|
|
|
|
|
by nexttk
377 days ago
|
|
I haven't read it all and must admit that I'm not sure I really understood the parts that I did read.
Reading the part under the headline "Why We Need the World, and How LLMs Pretend to Understand It" and the focus on 'next-token-prediction' makes me wonder how seriously to take it. It just seems like another "LLM's are not intelligent, they are merely next token predictors". An argument which in my view is completely invalid and based on a misunderstanding. The fact that they predict next token is just the "interface" i.e. an LLM has the interface "predictNextToken(String prefix)". It doesn't say how it is implemented. One implementation could be a human brain. Another could be a simple lookup table that looks at the last word and then selects the next from that. Or anything in between. The point is that 'next-token-prediction' does not say anything about implementation and so does not reduce the capabilities even though it is often invoked like that. Just because it is only required to emit the next token (or rather, a probability distribution thereof) it is permitted to think far ahead, and indeed has to if it is to make a good prediction of just the next token. As interpretability research (and common sense) shows, LLM's have a fairly good idea what they are going to say in the many, many next tokens ahead in order that it can make a good prediction for the next immediate tokens. That's why you can have nice, coherent, well-structured, long responses from LLM's. And have probably never seen it get stuck in a dead end where it can't generate a meaningful continuation.

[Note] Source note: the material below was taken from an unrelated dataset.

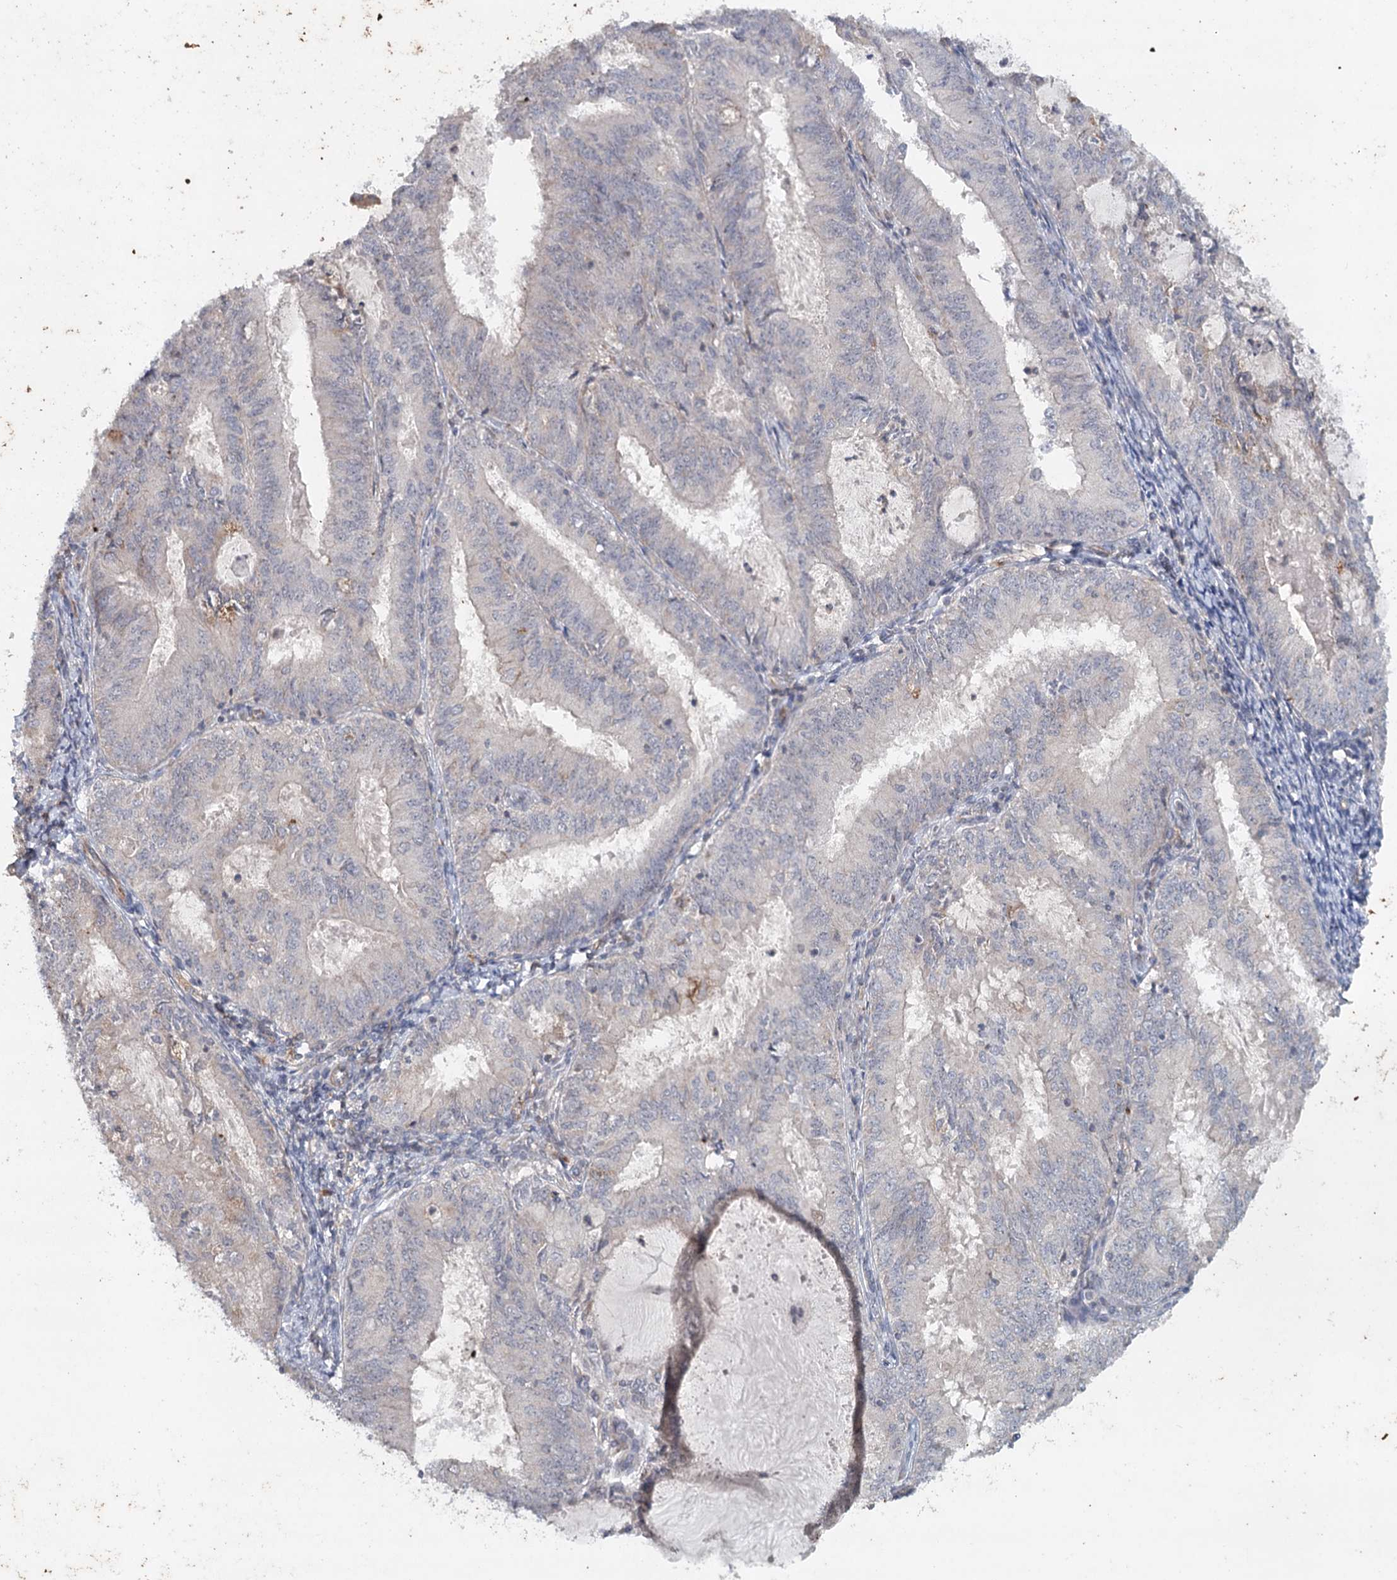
{"staining": {"intensity": "negative", "quantity": "none", "location": "none"}, "tissue": "endometrial cancer", "cell_type": "Tumor cells", "image_type": "cancer", "snomed": [{"axis": "morphology", "description": "Adenocarcinoma, NOS"}, {"axis": "topography", "description": "Endometrium"}], "caption": "Endometrial cancer (adenocarcinoma) was stained to show a protein in brown. There is no significant expression in tumor cells.", "gene": "SYNPO", "patient": {"sex": "female", "age": 57}}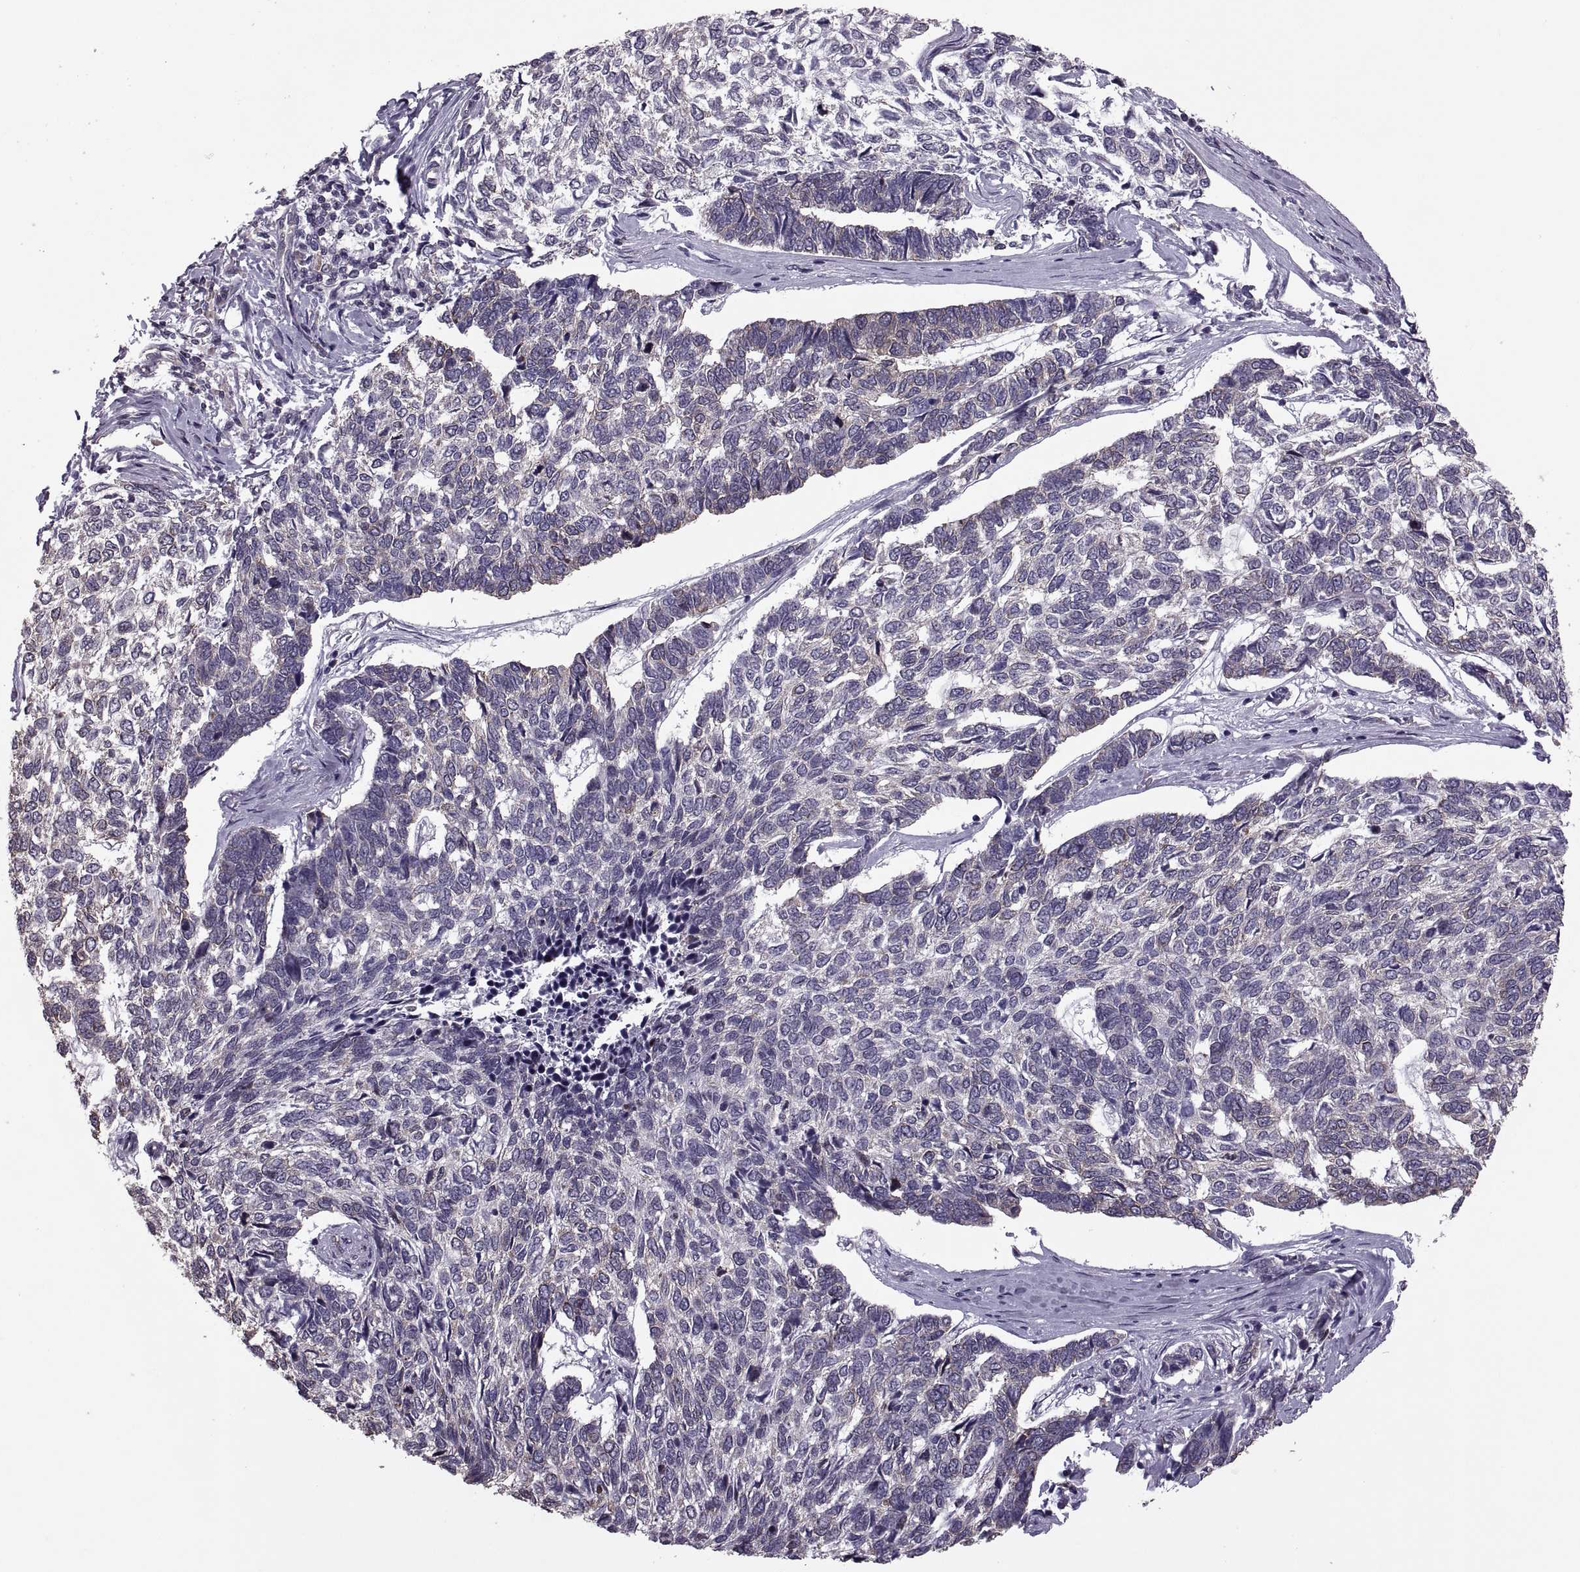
{"staining": {"intensity": "weak", "quantity": "25%-75%", "location": "cytoplasmic/membranous"}, "tissue": "skin cancer", "cell_type": "Tumor cells", "image_type": "cancer", "snomed": [{"axis": "morphology", "description": "Basal cell carcinoma"}, {"axis": "topography", "description": "Skin"}], "caption": "DAB (3,3'-diaminobenzidine) immunohistochemical staining of human skin cancer (basal cell carcinoma) exhibits weak cytoplasmic/membranous protein expression in about 25%-75% of tumor cells.", "gene": "PABPC1", "patient": {"sex": "female", "age": 65}}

If you are to reason about LLM capabilities never think in terms of "stochastic parrot", "it's just a next token predictor" because it contains exactly zero useful information and will just confuse you. |
|
But the thrust of the critique of next-token prediction or stochastic output is that there isn't "intelligence" because the output is based purely on syntactic relations between words, not on conceptualizing via a world model built through experience, and then using language as an abstraction to describe the world. To the computer there is nothing outside tokens and their interrelations, but for people language is just a tool with which to describe the world with which we expect "intelligences" to cope. Which is what this article is examining.